Stored items:
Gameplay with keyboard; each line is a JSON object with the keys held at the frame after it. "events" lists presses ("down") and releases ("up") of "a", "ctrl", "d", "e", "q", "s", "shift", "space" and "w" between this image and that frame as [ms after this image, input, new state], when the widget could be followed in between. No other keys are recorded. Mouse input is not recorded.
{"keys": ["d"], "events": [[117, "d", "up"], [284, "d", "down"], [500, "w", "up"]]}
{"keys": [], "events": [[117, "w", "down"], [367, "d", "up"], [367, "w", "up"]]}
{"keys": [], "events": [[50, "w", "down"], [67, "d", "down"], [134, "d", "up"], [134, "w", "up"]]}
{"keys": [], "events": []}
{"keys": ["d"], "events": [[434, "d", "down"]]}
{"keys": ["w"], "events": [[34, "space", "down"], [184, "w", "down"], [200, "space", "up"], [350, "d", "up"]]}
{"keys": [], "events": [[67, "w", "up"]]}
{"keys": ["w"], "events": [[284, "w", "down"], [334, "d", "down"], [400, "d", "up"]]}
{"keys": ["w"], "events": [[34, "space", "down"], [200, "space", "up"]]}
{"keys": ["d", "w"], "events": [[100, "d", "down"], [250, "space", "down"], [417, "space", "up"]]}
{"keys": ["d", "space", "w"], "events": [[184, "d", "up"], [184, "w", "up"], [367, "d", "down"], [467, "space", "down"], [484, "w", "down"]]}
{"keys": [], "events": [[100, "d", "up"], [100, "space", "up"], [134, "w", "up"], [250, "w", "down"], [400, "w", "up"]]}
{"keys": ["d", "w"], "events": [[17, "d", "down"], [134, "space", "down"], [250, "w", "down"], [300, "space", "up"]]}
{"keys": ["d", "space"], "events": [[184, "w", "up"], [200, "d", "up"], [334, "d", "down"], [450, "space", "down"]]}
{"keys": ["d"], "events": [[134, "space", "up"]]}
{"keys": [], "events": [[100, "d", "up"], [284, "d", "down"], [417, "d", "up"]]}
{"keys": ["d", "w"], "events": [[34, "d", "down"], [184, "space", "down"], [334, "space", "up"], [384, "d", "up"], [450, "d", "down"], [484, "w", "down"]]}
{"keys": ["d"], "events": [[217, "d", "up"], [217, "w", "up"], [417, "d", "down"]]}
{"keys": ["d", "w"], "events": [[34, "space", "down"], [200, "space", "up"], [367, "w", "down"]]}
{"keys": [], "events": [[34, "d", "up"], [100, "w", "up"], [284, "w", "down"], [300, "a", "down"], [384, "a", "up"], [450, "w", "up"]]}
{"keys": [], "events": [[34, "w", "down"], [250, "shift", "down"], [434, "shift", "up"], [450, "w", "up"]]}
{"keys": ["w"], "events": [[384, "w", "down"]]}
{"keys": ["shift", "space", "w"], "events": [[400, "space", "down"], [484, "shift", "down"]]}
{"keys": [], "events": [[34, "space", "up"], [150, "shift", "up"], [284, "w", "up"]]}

▸ **EXERCISE BRIEF**
Write only the number of lines in the data where the word "shift" occurs.

▸ **YOUR RESPONSE**
4